**What to work on**
The lines in the listing below are to be given again exactly, starting at the line holding "dispositivo clave para" and ending at the line holding "Er du tilknyttet". Do not include pictures.

⟨

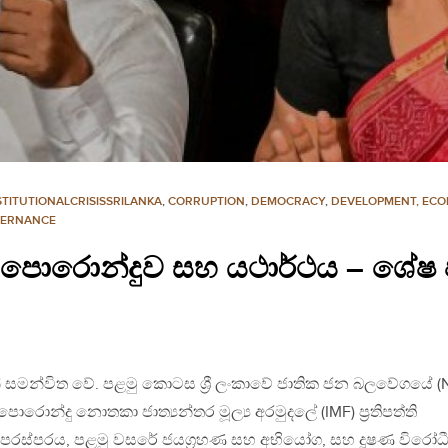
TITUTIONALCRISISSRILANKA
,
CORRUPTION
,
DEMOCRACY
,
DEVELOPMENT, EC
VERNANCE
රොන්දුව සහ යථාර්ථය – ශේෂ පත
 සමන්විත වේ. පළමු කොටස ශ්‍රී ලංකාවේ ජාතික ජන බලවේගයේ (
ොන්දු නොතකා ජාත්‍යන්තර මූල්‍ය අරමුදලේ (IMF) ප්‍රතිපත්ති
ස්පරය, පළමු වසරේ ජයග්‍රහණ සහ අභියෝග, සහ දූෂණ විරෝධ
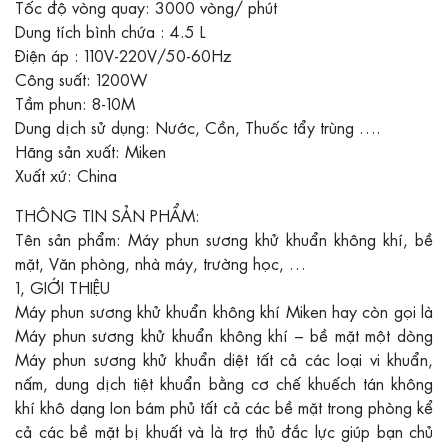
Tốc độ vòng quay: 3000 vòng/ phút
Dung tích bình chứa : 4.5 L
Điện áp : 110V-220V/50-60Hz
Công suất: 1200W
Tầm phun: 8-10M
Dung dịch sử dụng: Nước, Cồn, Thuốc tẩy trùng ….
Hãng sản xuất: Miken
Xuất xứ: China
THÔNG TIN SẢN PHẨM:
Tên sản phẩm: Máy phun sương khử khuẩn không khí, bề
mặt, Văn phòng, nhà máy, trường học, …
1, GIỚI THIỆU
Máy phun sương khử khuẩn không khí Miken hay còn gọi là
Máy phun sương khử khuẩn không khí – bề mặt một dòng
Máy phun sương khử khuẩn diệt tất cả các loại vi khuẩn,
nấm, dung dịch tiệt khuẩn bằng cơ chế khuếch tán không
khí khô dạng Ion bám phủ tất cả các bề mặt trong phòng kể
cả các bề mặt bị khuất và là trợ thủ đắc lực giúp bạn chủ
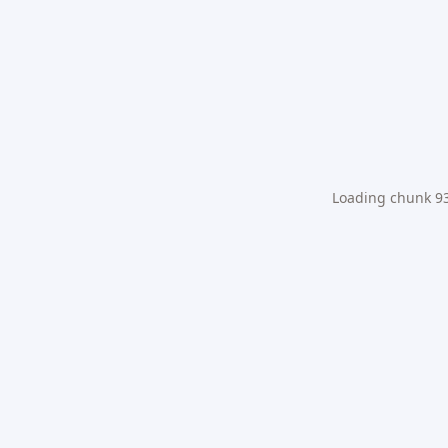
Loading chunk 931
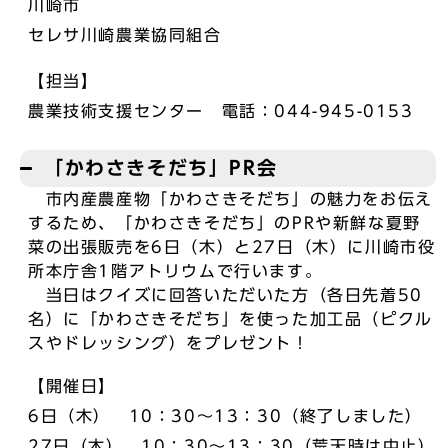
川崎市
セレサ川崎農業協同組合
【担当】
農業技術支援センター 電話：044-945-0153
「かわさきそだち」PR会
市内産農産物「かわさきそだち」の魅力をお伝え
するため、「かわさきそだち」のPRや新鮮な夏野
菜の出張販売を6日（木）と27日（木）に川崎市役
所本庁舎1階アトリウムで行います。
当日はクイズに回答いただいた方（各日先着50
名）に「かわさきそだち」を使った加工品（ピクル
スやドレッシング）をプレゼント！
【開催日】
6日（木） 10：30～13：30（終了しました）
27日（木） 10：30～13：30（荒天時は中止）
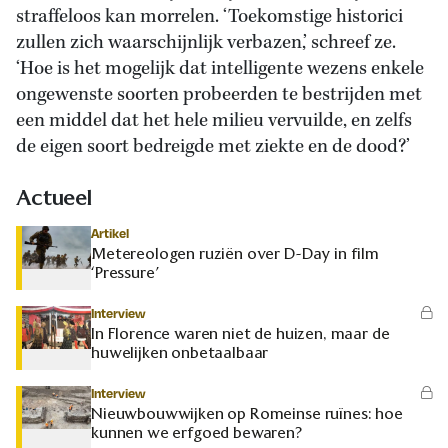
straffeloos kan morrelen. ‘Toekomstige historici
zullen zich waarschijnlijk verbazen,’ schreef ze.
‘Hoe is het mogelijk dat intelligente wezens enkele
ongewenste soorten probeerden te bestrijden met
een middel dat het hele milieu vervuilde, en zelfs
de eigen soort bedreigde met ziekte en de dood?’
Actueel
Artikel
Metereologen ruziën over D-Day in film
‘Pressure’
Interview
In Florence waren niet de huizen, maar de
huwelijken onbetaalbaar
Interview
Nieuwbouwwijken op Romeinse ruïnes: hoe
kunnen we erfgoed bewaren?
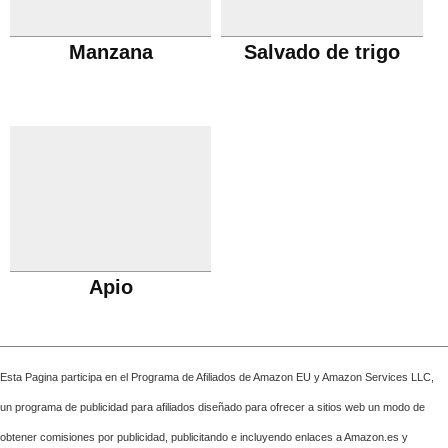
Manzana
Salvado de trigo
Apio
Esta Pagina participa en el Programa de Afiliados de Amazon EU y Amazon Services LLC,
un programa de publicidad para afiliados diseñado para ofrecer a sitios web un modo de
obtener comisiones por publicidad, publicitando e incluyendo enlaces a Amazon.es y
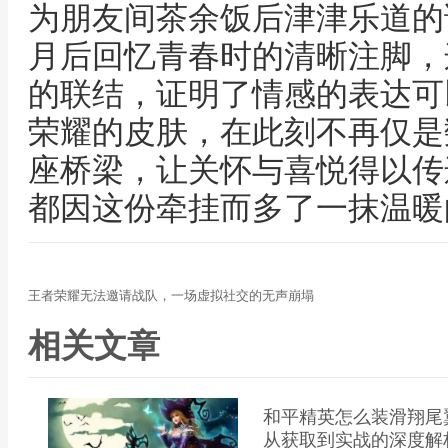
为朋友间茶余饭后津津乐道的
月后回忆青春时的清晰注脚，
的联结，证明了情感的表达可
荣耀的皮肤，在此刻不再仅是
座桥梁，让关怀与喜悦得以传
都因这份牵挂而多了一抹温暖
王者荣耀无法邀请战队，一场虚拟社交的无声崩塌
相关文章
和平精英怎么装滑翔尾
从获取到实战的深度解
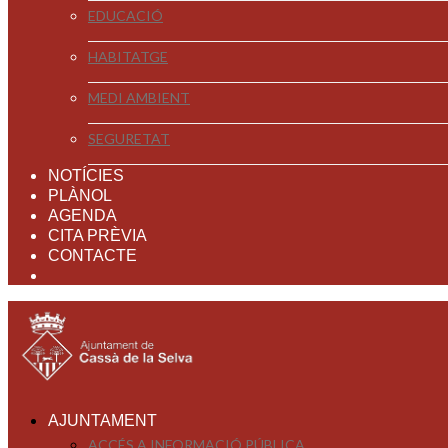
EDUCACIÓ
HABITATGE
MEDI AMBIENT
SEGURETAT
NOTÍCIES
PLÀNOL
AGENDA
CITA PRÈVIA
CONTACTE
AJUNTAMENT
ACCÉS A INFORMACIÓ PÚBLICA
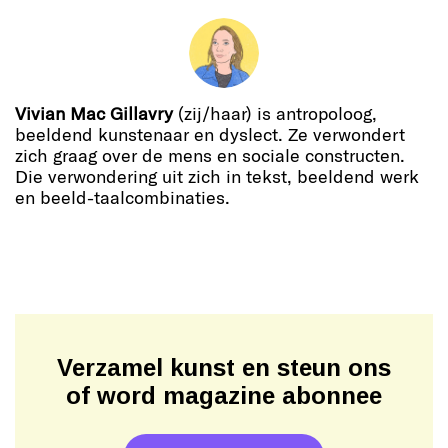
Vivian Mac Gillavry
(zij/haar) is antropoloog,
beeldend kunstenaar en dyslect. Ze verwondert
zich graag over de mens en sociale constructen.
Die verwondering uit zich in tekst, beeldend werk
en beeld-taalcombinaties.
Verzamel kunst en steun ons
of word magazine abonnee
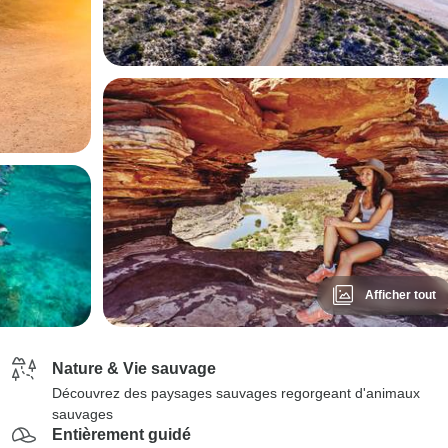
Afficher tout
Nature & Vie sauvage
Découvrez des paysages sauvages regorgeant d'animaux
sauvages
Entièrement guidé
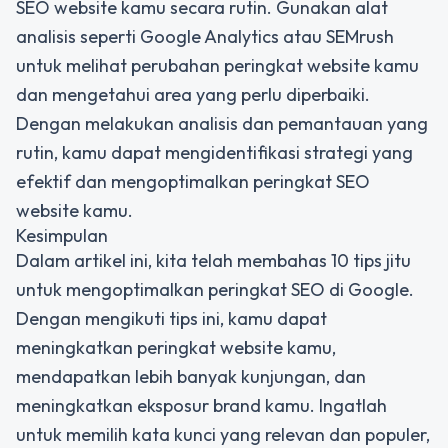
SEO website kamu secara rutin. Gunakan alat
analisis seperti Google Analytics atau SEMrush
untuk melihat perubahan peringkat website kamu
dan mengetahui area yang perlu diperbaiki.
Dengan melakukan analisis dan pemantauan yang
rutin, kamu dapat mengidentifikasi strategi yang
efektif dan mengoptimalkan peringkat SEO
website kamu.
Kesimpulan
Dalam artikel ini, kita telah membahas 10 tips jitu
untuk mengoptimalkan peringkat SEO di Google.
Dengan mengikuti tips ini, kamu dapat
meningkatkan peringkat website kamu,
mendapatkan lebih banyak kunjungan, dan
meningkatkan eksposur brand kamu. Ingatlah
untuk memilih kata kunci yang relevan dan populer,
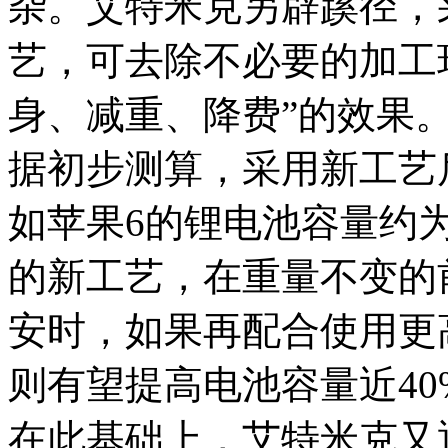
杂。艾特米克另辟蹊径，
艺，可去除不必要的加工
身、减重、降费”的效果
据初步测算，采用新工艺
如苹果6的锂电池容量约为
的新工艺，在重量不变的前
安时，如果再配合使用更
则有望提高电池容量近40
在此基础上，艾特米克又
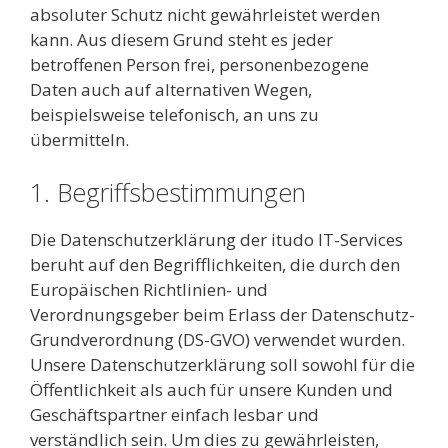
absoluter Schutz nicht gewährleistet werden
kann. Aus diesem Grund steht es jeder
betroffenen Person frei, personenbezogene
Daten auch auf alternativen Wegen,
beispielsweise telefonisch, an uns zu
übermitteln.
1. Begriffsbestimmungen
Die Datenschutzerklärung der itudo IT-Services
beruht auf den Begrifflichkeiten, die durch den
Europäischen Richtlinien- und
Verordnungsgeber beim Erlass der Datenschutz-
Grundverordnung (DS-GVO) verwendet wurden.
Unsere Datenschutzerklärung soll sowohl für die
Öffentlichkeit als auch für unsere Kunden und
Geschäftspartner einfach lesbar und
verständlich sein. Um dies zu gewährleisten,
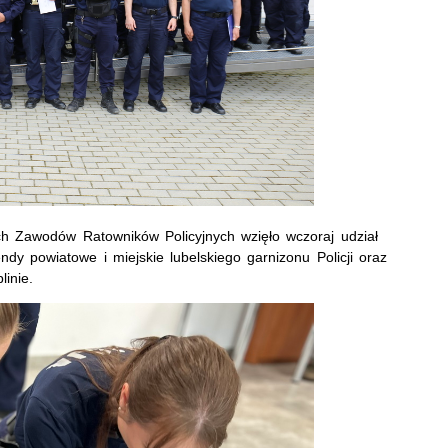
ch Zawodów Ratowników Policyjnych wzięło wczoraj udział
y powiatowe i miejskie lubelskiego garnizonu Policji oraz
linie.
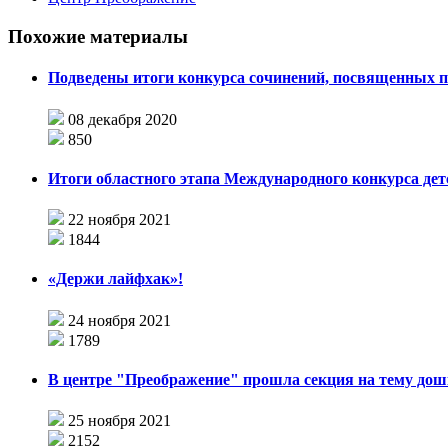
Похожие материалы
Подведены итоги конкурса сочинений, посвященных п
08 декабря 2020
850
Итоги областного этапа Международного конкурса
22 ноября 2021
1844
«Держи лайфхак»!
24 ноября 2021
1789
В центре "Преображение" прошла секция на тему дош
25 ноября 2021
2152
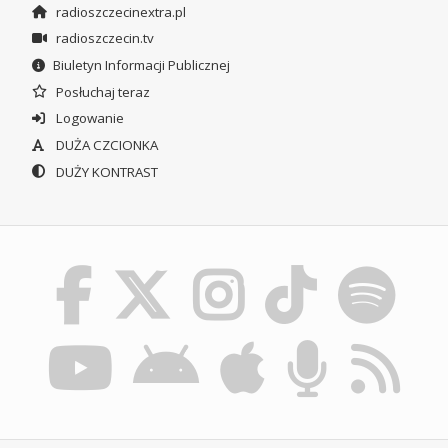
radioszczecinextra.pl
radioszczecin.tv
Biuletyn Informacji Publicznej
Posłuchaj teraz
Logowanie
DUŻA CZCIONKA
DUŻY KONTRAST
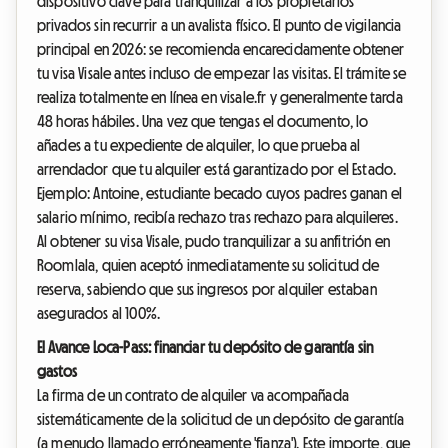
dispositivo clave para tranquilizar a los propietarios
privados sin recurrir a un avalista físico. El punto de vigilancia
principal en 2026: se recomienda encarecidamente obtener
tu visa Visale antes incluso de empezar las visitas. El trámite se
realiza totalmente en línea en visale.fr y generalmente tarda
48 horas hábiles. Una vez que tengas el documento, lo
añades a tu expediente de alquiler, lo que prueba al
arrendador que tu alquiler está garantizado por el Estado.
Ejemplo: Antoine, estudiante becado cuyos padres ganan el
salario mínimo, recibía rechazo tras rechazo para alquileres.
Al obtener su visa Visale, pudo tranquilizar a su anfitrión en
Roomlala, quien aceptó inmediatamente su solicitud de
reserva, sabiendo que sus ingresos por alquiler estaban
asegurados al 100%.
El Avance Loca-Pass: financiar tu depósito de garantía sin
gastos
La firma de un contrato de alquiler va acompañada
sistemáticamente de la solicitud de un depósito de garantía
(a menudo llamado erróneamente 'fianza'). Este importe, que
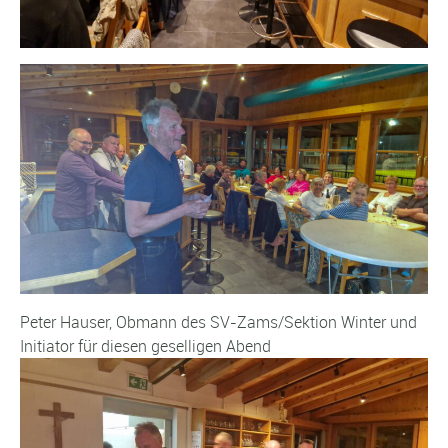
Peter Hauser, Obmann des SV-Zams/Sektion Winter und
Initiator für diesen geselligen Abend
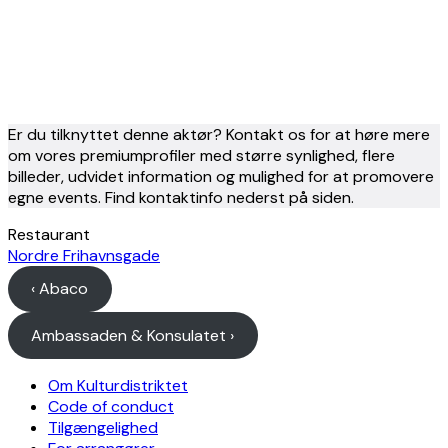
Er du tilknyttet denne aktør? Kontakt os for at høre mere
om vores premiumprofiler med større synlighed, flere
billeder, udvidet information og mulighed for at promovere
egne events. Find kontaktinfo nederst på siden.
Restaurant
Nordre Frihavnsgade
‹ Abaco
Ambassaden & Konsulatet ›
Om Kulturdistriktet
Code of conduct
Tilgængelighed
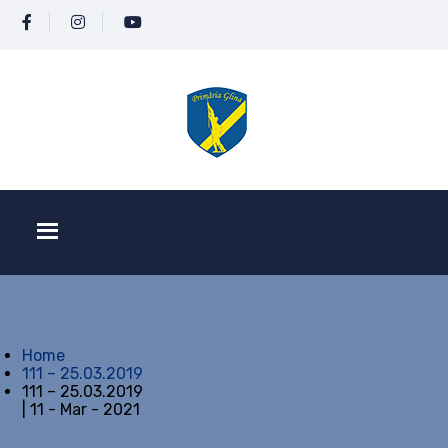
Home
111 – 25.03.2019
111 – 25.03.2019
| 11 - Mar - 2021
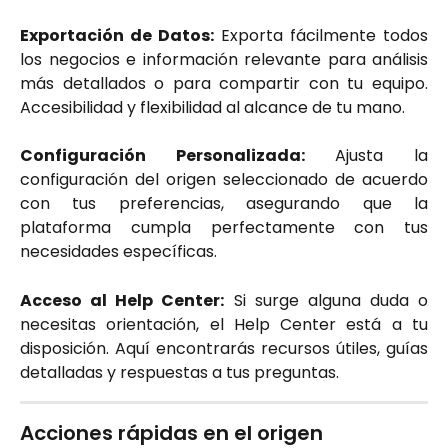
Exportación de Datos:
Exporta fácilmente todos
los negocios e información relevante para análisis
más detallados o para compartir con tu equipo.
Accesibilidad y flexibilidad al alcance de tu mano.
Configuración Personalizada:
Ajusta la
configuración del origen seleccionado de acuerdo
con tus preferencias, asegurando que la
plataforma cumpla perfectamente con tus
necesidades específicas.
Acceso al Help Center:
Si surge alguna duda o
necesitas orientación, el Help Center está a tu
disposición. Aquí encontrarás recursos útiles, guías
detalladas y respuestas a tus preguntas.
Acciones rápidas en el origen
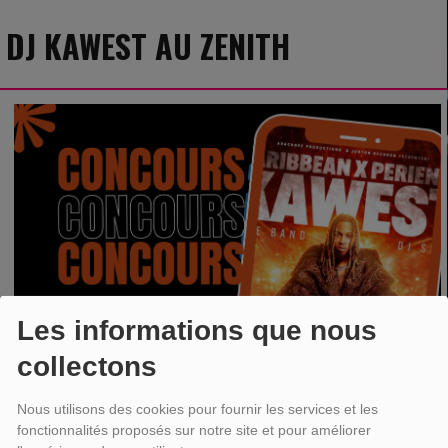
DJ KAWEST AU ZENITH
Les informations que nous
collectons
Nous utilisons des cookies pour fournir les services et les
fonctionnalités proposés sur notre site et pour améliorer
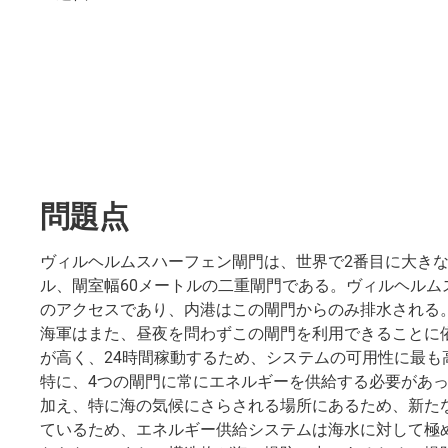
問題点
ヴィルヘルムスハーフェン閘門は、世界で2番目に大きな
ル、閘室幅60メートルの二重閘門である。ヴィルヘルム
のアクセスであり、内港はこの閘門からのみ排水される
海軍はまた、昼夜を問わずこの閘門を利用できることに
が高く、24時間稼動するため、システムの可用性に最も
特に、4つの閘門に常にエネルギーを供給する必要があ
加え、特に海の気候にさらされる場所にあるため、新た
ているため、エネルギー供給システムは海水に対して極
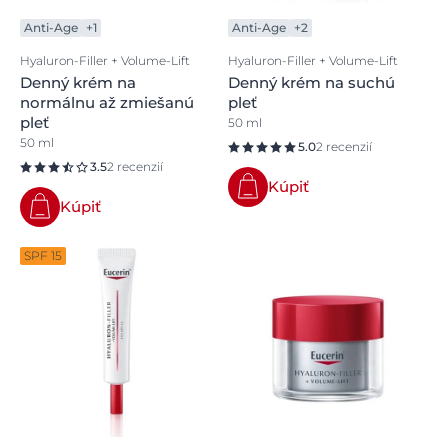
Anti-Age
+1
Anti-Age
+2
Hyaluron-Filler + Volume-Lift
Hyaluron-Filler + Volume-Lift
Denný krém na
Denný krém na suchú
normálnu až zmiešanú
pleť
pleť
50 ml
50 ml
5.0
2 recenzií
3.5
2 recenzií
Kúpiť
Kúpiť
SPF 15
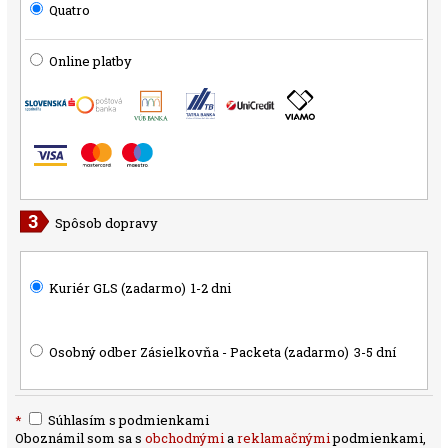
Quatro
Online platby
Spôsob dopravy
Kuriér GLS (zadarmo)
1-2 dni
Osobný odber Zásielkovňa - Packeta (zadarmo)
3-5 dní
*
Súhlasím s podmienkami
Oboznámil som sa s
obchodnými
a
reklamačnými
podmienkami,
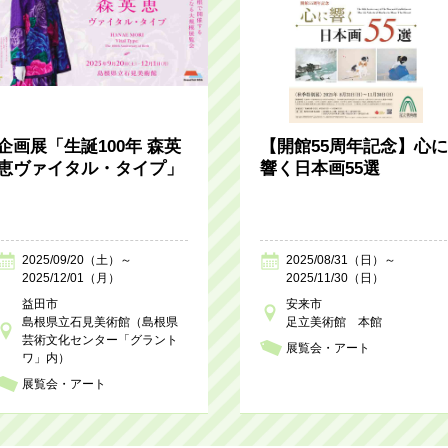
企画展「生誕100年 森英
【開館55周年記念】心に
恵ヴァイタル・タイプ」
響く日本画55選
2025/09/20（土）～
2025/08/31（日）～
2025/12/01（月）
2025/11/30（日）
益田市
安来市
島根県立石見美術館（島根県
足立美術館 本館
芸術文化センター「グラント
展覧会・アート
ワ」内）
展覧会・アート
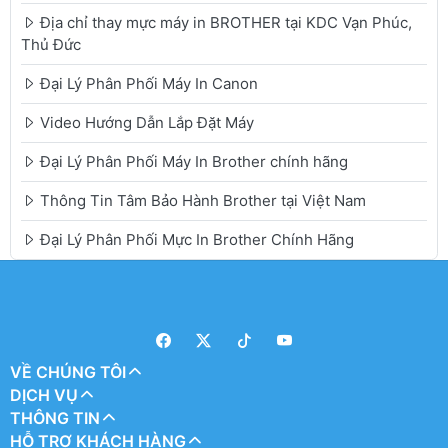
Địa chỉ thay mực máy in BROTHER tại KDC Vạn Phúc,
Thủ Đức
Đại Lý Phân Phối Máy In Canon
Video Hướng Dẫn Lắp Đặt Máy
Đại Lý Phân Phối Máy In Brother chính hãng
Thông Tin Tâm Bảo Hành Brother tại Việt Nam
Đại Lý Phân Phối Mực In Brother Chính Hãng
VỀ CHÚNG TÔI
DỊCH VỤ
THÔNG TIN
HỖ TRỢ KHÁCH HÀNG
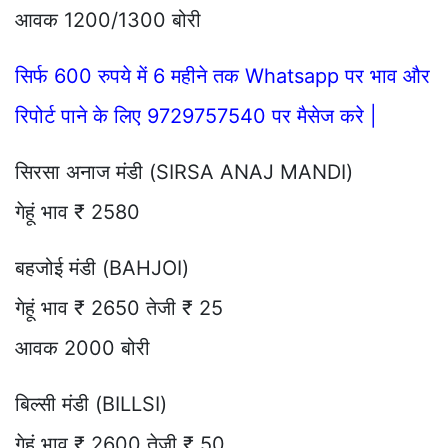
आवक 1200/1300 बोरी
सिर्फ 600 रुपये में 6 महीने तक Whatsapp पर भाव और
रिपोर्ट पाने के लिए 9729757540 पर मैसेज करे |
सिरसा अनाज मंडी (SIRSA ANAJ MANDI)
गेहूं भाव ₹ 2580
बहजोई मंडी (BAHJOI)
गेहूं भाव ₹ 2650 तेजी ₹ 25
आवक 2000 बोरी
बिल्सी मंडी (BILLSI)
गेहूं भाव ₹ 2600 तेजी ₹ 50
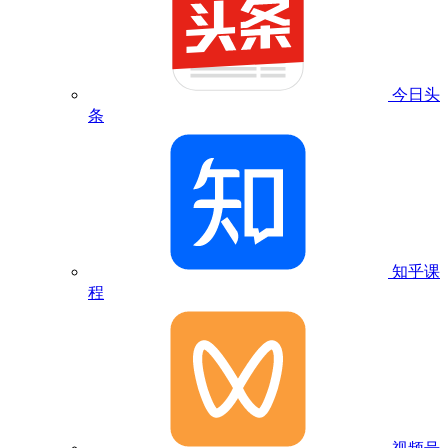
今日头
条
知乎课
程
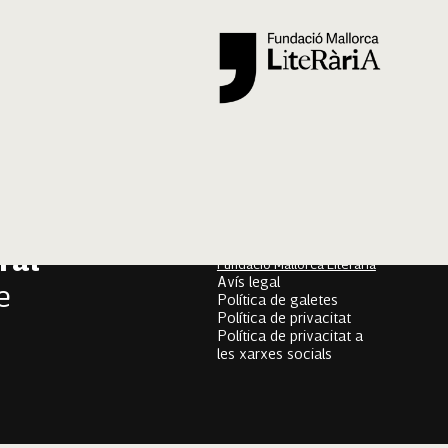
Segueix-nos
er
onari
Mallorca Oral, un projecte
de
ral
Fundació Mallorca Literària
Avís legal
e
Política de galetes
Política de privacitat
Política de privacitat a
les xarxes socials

⟩

**Final answer**
dispositivo clave para tranquilizar a los propietarios
privados sin recurrir a un avalista físico. El punto de vigilancia
principal en 2026: se recomienda encarecidamente obtener
tu visa Visale antes incluso de empezar las visitas. El trámite se
realiza totalmente en línea en visale.fr y generalmente tarda
48 horas hábiles. Una vez que tengas el documento, lo
añades a tu expediente de alquiler, lo que prueba al
arrendador que tu alquiler está garantizado por el Estado.
Ejemplo: Antoine, estudiante becado cuyos padres ganan el
salario mínimo, recibía rechazo tras rechazo para alquileres.
Al obtener su visa Visale, pudo tranquilizar a su anfitrión en
Roomlala, quien aceptó inmediatamente su solicitud de
reserva, sabiendo que sus ingresos por alquiler estaban
asegurados al 100%.
El Avance Loca-Pass: financiar tu depósito de garantía sin
gastos
La firma de un contrato de alquiler va acompañada
sistemáticamente de la solicitud de un depósito de garantía
(a menudo llamado erróneamente 'fianza'). Este importe, que
Peter Hauser, Obmann des SV-Zams/Sektion Winter und
Initiator für diesen geselligen Abend
Er du tilknyttet denne aktør? Kontakt os for at høre mere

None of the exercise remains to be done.